The Sudbury Catholic District School board property where toxic runoff from Vale’s slag piles allegedly seeped for decades, was often over-saturated, says a former manager who worked at the property.
Denis Faucher retired in 2013, but in October 2012, when a nearby resident reported seeing lime-green-coloured runoff in Nolin Creek, he was the manager of facility services for the Sudbury Catholic District School Board.
The facility services building, and surrounding property, is located at 199 Travers Street, near Vale’s large slag piles that line Big Nickel Road.
Faucher started to work at the facility in the late 1980s, and said even then he noticed coloured runoff coming down from the nearby slag piles.

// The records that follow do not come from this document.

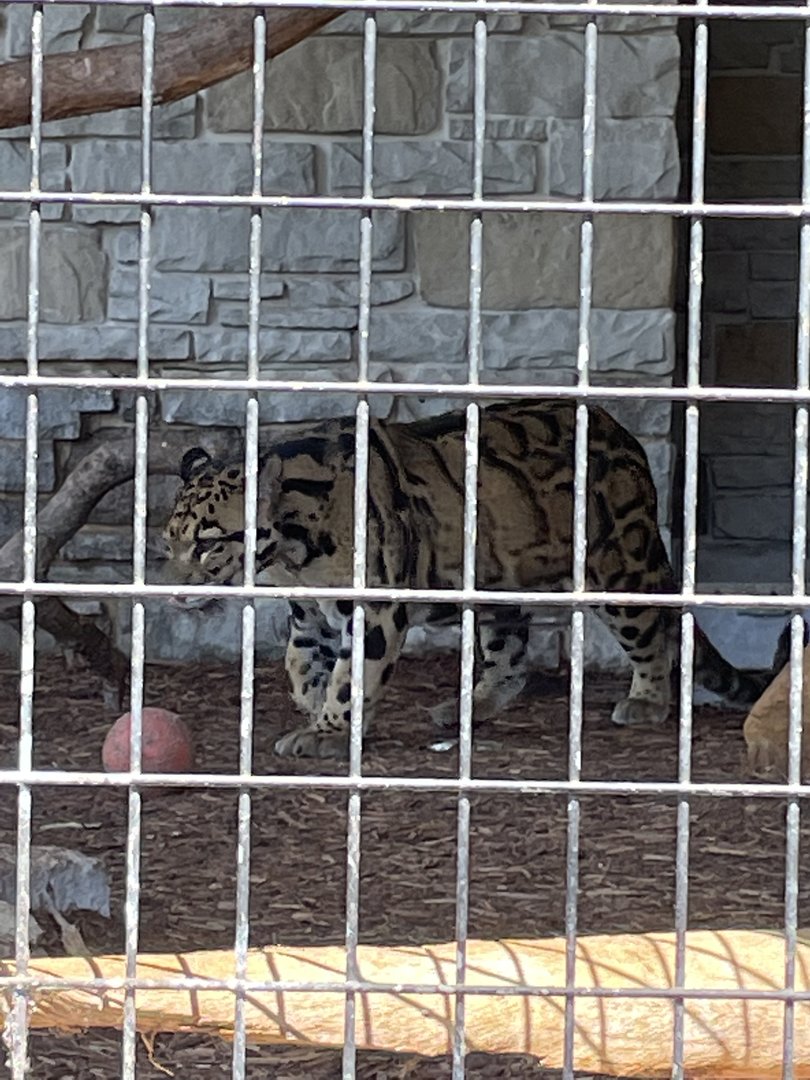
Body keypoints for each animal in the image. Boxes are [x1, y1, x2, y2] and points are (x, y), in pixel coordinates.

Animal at [163, 398, 768, 759]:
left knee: (650, 636)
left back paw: (645, 701)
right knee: (511, 659)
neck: (293, 548)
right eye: (169, 541)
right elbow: (297, 664)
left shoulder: (376, 609)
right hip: (500, 581)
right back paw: (466, 707)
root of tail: (629, 441)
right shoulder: (309, 614)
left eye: (208, 542)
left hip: (619, 564)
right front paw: (316, 707)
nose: (174, 592)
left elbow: (352, 675)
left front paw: (329, 729)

“Especially in the early years, we always thought it was iron in the water coming through the rock,” he said. “It never dawned on us that it could have been something else.”

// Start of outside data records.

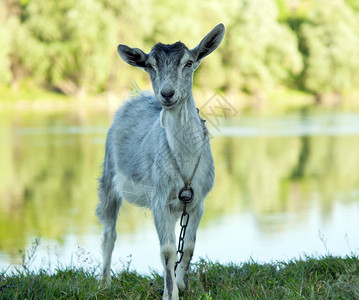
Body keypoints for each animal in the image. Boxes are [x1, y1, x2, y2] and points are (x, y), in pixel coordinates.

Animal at [95, 22, 225, 298]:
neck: (185, 161)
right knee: (109, 233)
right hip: (108, 177)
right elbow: (167, 250)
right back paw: (104, 282)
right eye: (150, 65)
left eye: (189, 62)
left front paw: (183, 284)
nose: (167, 93)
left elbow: (188, 245)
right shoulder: (158, 199)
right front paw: (170, 293)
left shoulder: (198, 200)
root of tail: (137, 96)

But in a search warrant Environment Canada filed on Oct. 8, which allowed the RCMP to search Sudbury’s Vale offices for evidence, the department alleged samples from the runoff at the school board property contained nickel 305 times above the regulated limit.
Samples taken in Nolin Creek, where the green runoff was first identified, showed nickel levels to be 68 times higher than allowed and copper levels 2.6 times higher.

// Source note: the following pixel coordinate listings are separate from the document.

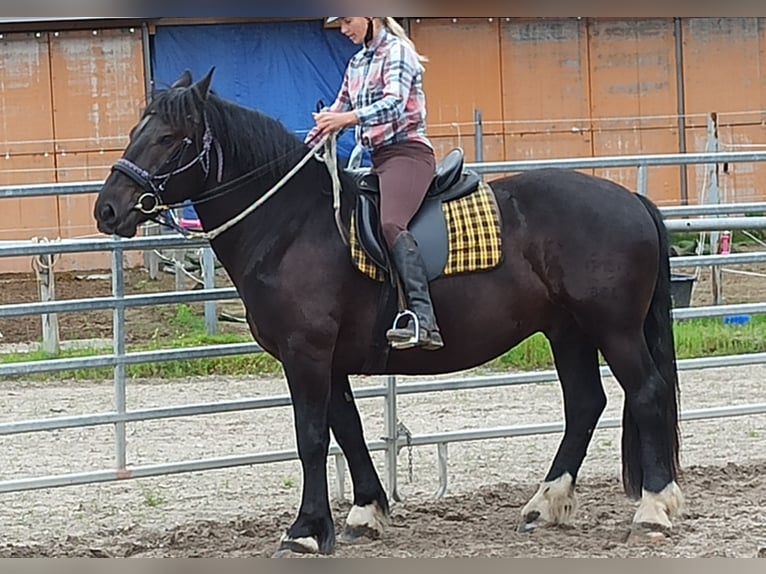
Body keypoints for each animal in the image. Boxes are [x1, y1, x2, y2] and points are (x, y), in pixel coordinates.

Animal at [93, 68, 688, 560]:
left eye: (171, 138)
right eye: (136, 130)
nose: (108, 209)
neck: (293, 225)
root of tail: (633, 202)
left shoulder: (306, 353)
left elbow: (312, 436)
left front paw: (306, 531)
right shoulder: (328, 360)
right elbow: (348, 429)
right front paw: (363, 514)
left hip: (614, 329)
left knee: (646, 393)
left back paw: (654, 510)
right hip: (568, 331)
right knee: (585, 403)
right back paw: (546, 503)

In tests Environment Canada conducted on rainbow trout, samples of the green substance killed all the fish within 24 hours.
Faucher said the ground surrounding the facility services building was often saturated and was a constant annoyance. But he said he could not recall the building ever being flooded from the runoff.
In the search warrant, a memorandum issued on Nov. 19, 2012, estimated around 324,000 litres of water seeped from Vale’s slag piles onto the school board property every day.